Afinidades ideológicas

 

Com o aprofundamento da recessão e o agravamento das tensões politicas, a situação da Venezuela se deteriora rapidamente. Caso essa situação se mantenha, não é difícil prever o futuro do governo Maduro. Não vai acabar bem.

Nesse contexto, na última semana, dois fatos tiveram grande repercussão no Brasil com sério impacto negativo na relação bilateral, não fosse nosso um governo complacente com regimes autoritários.

A vinda ao Brasil do poderoso e controvertido Diosdado Cabello, presidente da Assembleia Nacional venezuelana, desperta muitas interrogações. O visitante foi tratado como chefe de Estado, sendo recebido pelo ex- presidente Lula, pela presidente Dilma, pelos presidentes da Câmara e do Senado e por alguns ministros. O real motivo da visita, talvez nunca se saiba.
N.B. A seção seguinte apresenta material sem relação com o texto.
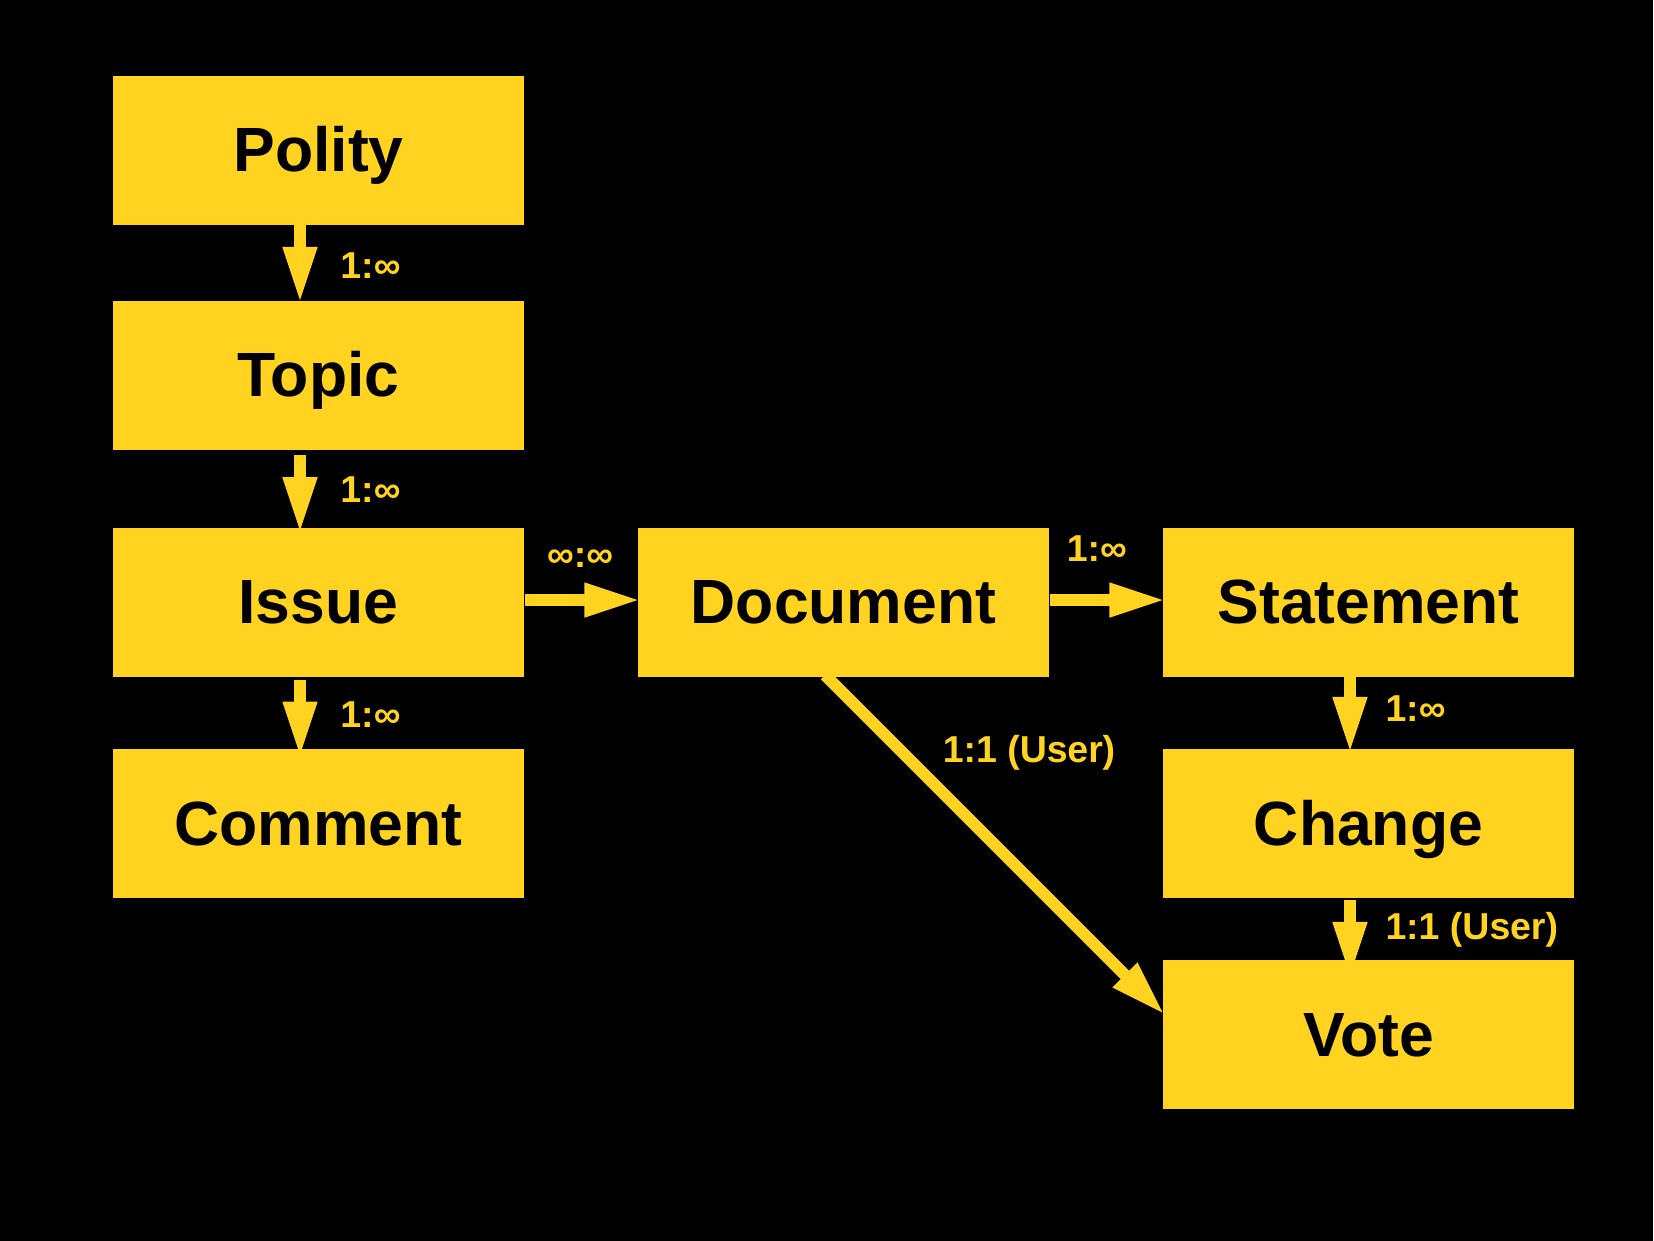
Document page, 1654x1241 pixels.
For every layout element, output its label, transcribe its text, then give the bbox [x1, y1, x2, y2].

text_box Polity [112, 75, 525, 226]
text_box 1:∞ [1052, 520, 1142, 607]
text_box ∞:∞ [532, 526, 629, 613]
text_box 1:1 (User) [928, 721, 1131, 808]
text_box Topic [112, 300, 525, 451]
text_box Vote [1162, 959, 1575, 1110]
text_box 1:∞ [325, 236, 416, 324]
text_box 1:∞ [1370, 679, 1461, 767]
text_box 1:∞ [325, 685, 416, 773]
text_box Change [1162, 748, 1575, 899]
text_box Document [637, 527, 1050, 678]
text_box 1:∞ [325, 461, 416, 548]
text_box Statement [1162, 527, 1575, 678]
text_box Comment [112, 748, 525, 899]
text_box Issue [112, 527, 525, 678]
text_box 1:1 (User) [1370, 898, 1574, 985]
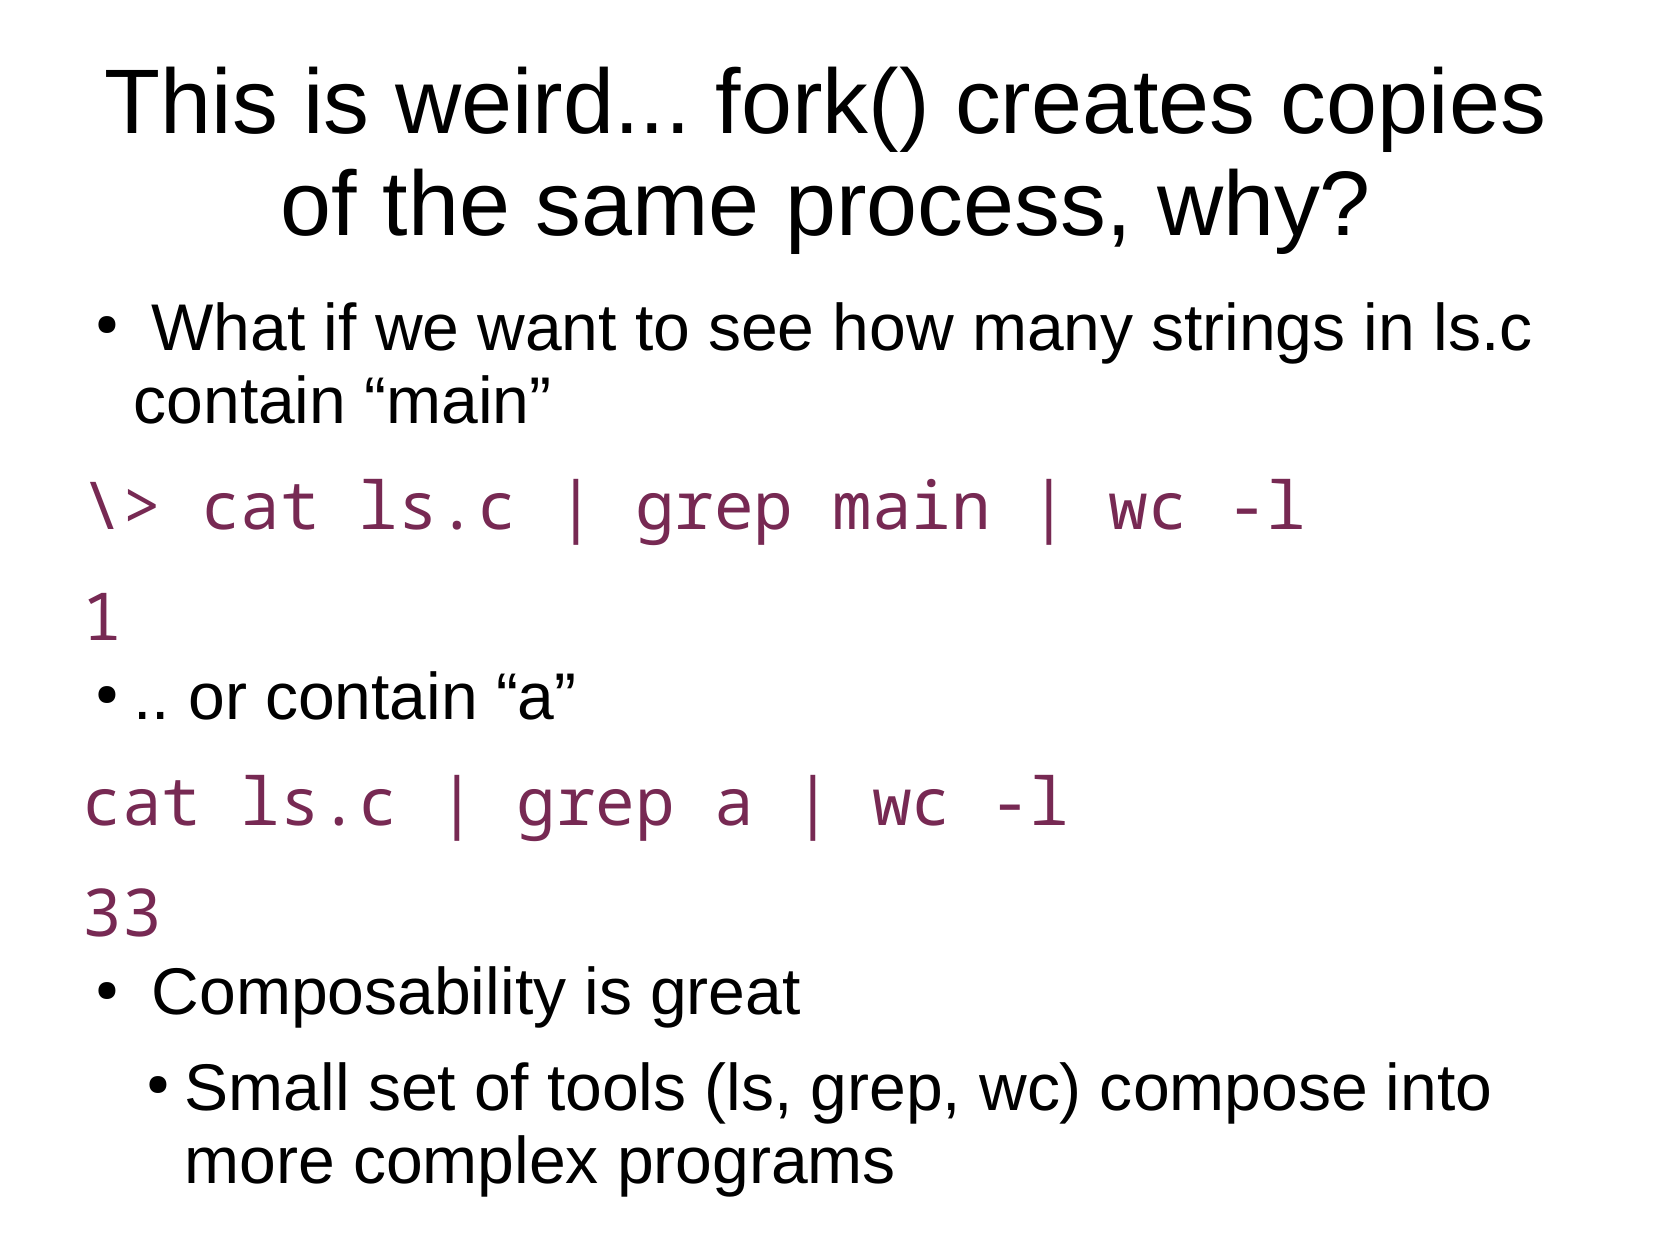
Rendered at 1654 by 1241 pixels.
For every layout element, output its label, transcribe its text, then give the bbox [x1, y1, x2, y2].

Não deixa de ser estranho que o visitante seja recebido em tão alto nível no momento em que pesam sobre ele acusações feitas por autoridades dos EUA de que Cabello seria um dos líderes do tráfico internacional de drogas.

A ida da delegação de senadores brasileiros a Caracas não se limitava à intenção de ver presos políticos e opositores do governo Maduro, como o moderado Henrique Capriles. Não foi noticiado que o presidente do Senado fez solicitação formal ao embaixador brasileiro para que agendasse encontros da comitiva com autoridades do governo. A hostilidade com que os senadores foram recebidos faz com que seja este talvez o mais delicado dos fatos políticos na aérea externa dos últimos anos. Difícil imaginar que a Embaixada brasileira — que prestou apoio logístico, mas abandonou os senadores ao retirar o diplomata que deveria acompanhar a missão humanitária — não soubesse o que estava sendo preparado para a comitiva.

O Congresso Nacional repudiou os atos de hostilidade aos senadores brasileiros. Já o governo brasileiro evitou condenar os acontecimentos. Apenas, por meio do Itamaraty, lamentou os incidentes que afetaram a visita à Venezuela da Comissão Externa do Senado e informou que solicitará ao governo venezuelano, pelos canais diplomáticos, os devidos esclarecimentos sobre o ocorrido. Em outras palavras, a presidente Dilma não vai interferir, deixando à Chancelaria o encargo de burocraticamente pedir explicações sobre o episódio.

As afinidades ideológicas com a Venezuela, proclamadas pelo então presidente Lula, foram explicitadas no apoio irrestrito às ações políticas de Chávez: “Nunca a Venezuela foi tão democrática”. E pela nossa participação nas campanhas de eleições presidenciais, na suspensão do Paraguai para permitir o ingresso da Venezuela no Mercosul, nas negociações fracassadas com a PDVSA para a construção da refinaria Abreu e Lima, ( que tanto prejuízo causou a Petrobras) e no suporte financeiro de projetos por meio do BNDES ( a Venezuela foi o pais que mais recebeu financiamento do Banco).

O governo brasileiro precisa demonstrar que está do lado da democracia e de seus representantes, superando a contradição entre a plataforma do PT na política externa e a disposição de defender o interesse nacional.